About


Chris Berg
Melbourne, Australia
chrisberg@gmail.com

Notice of absence August 17th, 2006

I’m in Europe for the next two weeks, at this, and blogging will be negligable.

Mobile phones on planes August 14th, 2006

The ACMA is considering allowing experimental devices to test the effect of mobile phones on planes. (PDF)

It may be so that mobile phones are truly dangerous to the operation of aircraft - the evidence, to say the least, is mixed. But if that is the case, the airlines themselves would ban their use. No company wants their planes falling out of the sky full of paying passengers. But the airplanes should be allowed to experiment on their own terms, and the existence of this legislation shows that they have be restricted from doing so.

I wrote about this issue last year: “Can we remove the ban on mobiles in planes without killing each other?

On a related note, I’m travelling overseas this week, going through Heathrow, where mobile phones and iPods don’t even qualify to be included in the clear plastic bag. I haven’t been able to get a clear answer on whether books can be included: most official lists do not include them, but photographs of passengers leaving airports seem to do so. It will be a long flight without reading material, and - with all apologies to its editors - I don’t find the Qantas magazine that enjoyable.

UPDATE: It appears that you can bring books purchased after you go through security. I’m going to read SO MUCH generic military history…

Hunting August 13th, 2006

I hear those computers are pretty neat. August 13th, 2006

Vital link of the week August 11th, 2006

Biographies of some obscure contributers to 19th century periodicals.

Spectrum now more valuable August 7th, 2006

The Age is reporting that Telstra has finally given up debating their proposed fibre-to-the-node network with the ACCC, and pulled the plug. Graeme Samuels who now appears to be taking the role of telecommunications manager rather than the dispassionate, non-preferential regulator, wants us not to worry: “Telstra is not the only game in town”. Too bad that the other game is woefully inadequate.

Tell you what, this is a boon for the wireless router business.

I’ve written on this a few times, recently “Regulator should butt out on fibre-optic broadband

In 1984, no less August 6th, 2006

Murray Rothbard reviews Red Dawn, scroll down to page 4.
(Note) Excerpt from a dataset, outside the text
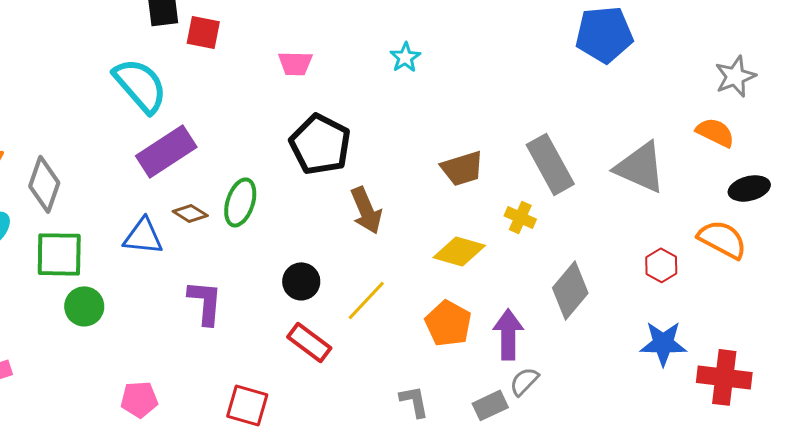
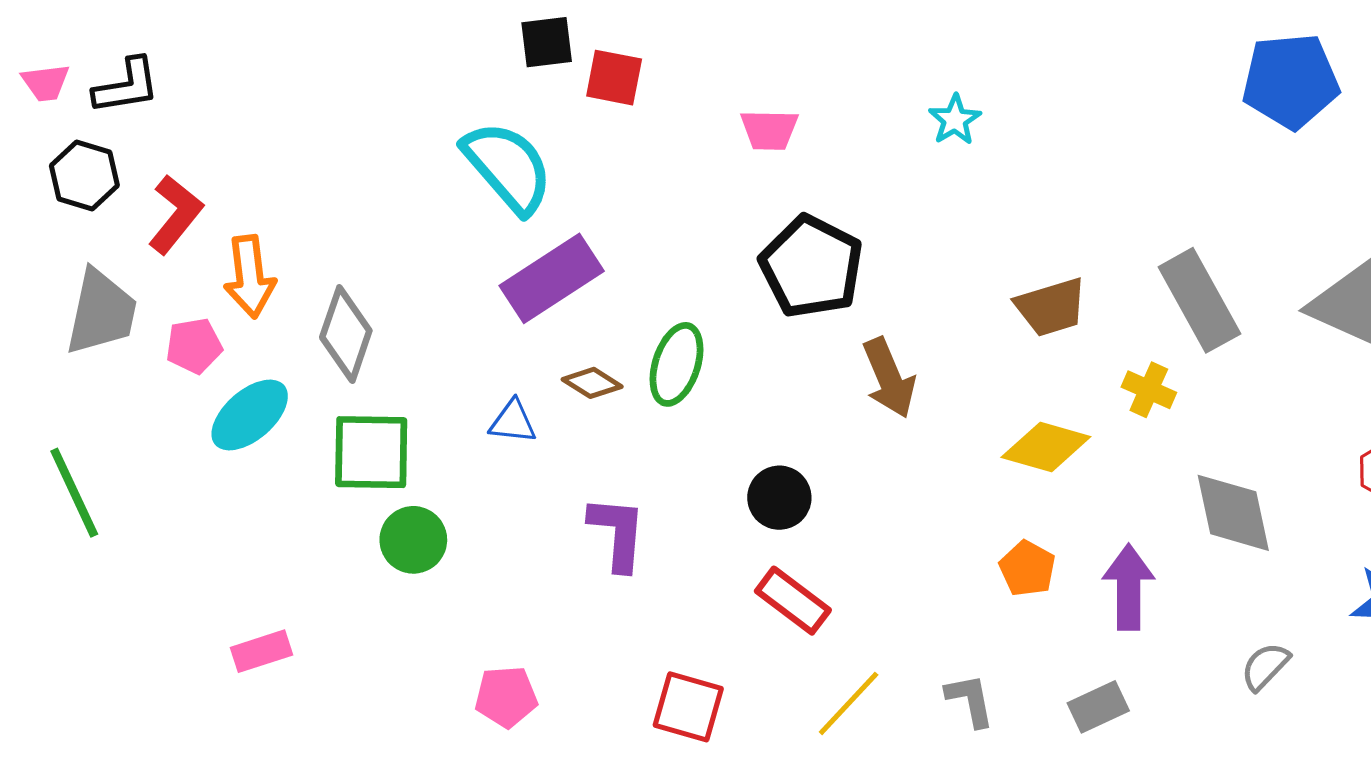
blue triangle: (143, 236) -> (513, 422), size x0.7
gray diamond: (570, 290) -> (1233, 513), turned -52
yellow line: (366, 300) -> (849, 703), moved
orange pentagon: (448, 323) -> (1027, 569), size x0.7
gray semicircle: (524, 381) -> (1265, 666), moved

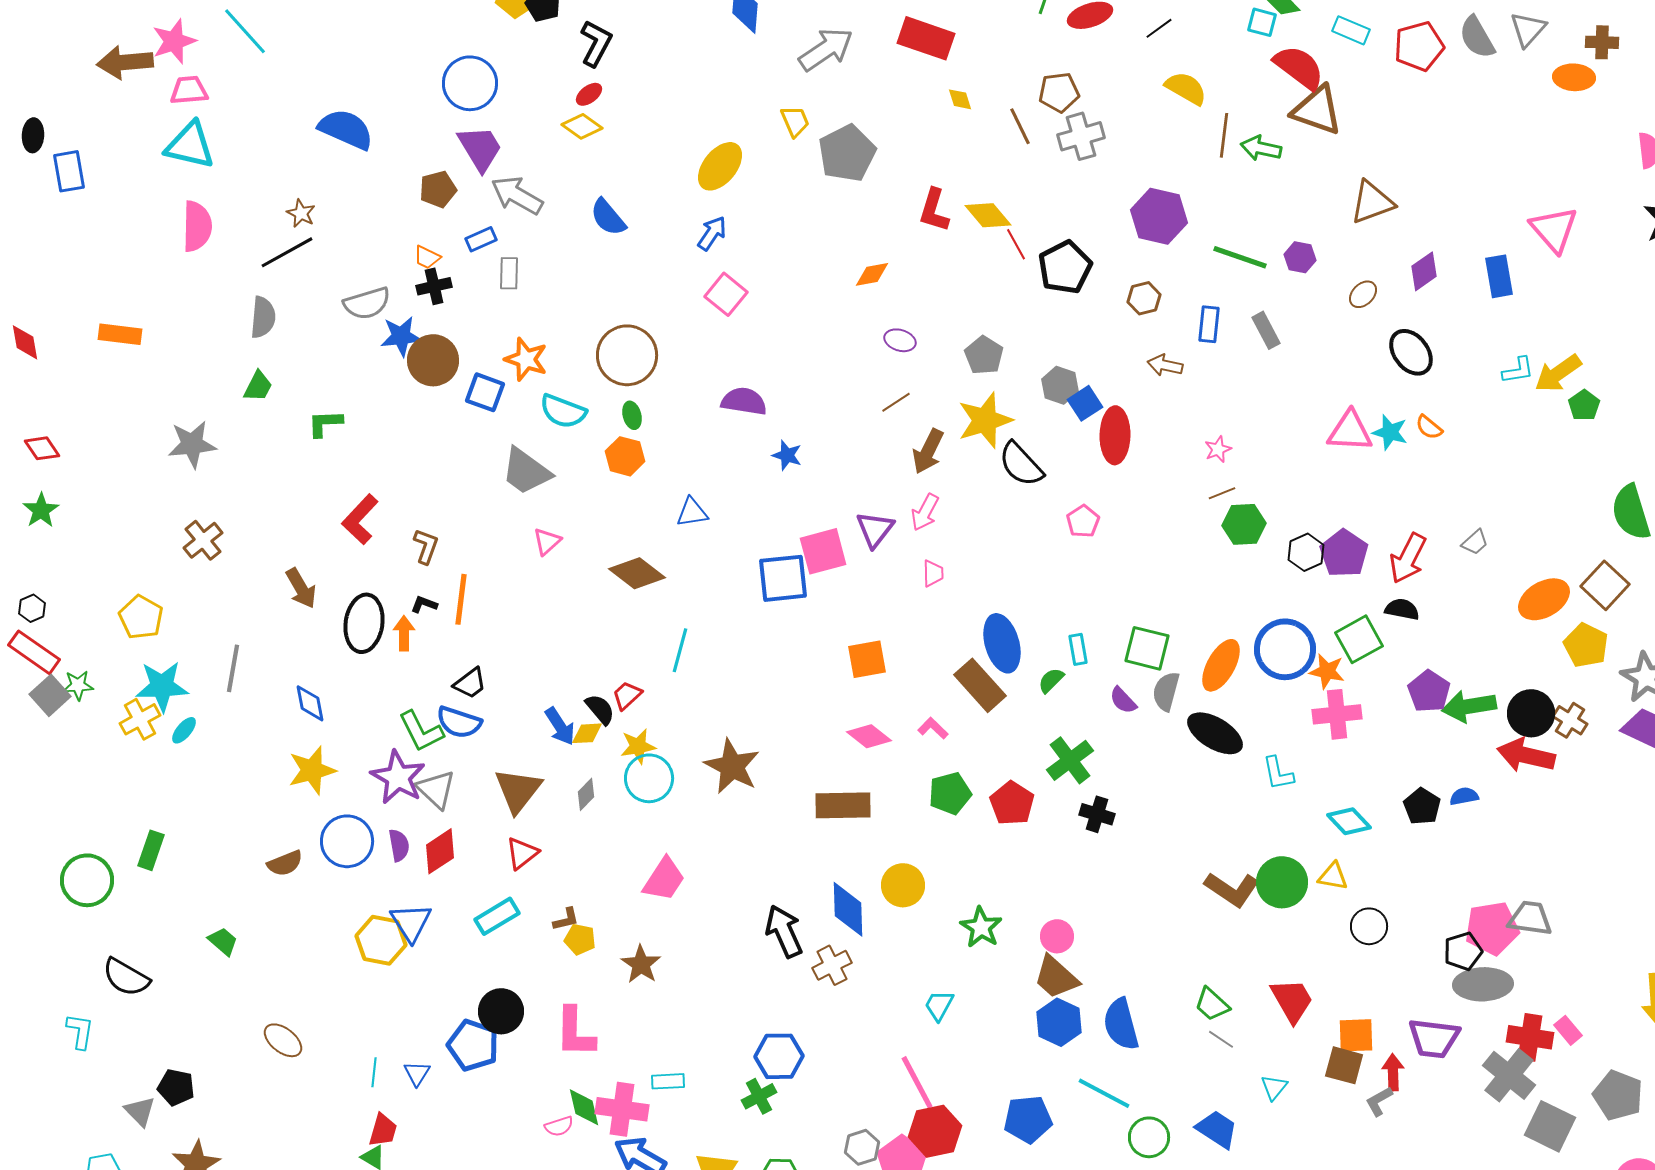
Adam Smith and the pursuit of perfect liberty August 6th, 2006

The best Adam Smith quotation I have so far seen doesn’t come from any of his printed works but instead as reported by a close friend from a paper he delivered in 1755:

Little else is requisite to carry a state to the highest degree of opulence from the lowest barbarism, but peace, easy taxes and a tolerable administration of justice.

All governments which thwart this natural course, which force things into another channel, or which endeavour to arrest the progress of society at a particular point, are unnatural, and to support themselves are obliged to oppressive and tyrannical

From a short biography, Adam Smith and the pursuit of perfect liberty, which, as my cursory googling seems to indicate, has been renamed dozens of times and given a variety of covers for different markets, even in the brief few months since it has been published.

Tim Harford gives the book a good review here.

Books from/about the 1930s August 4th, 2006

Presumably I’m extremely late to the party, but Abebooks Australia and New Zealand is a marvellously efficient way to take money out of my wallet and hand it to booksellers. I think I’m obsessed with it - its better than crack (as far as I am aware). Really useful for finding out of print books that are near impossible to track down in bricks and mortar 2nd hand book stores: I’ve already ordered Hancock’s Australia and Shann’s Economic History of Australia and Bond or Free?

Also, received in the mail has been The Myth of the Great Depression, which appears to argue that the Great Depression, wasn’t depressing, just ‘great!’

There’s quite a 1930’s theme going on here. On that note, I’ve been listening to the mises.org audio lectures, available here, which are extremely engaging. A fascinating exposition of the causes of Great Depression, is here (mp3, or in video - wmv) You shouldn’t go through life without being exposed to hardcore Austrianism.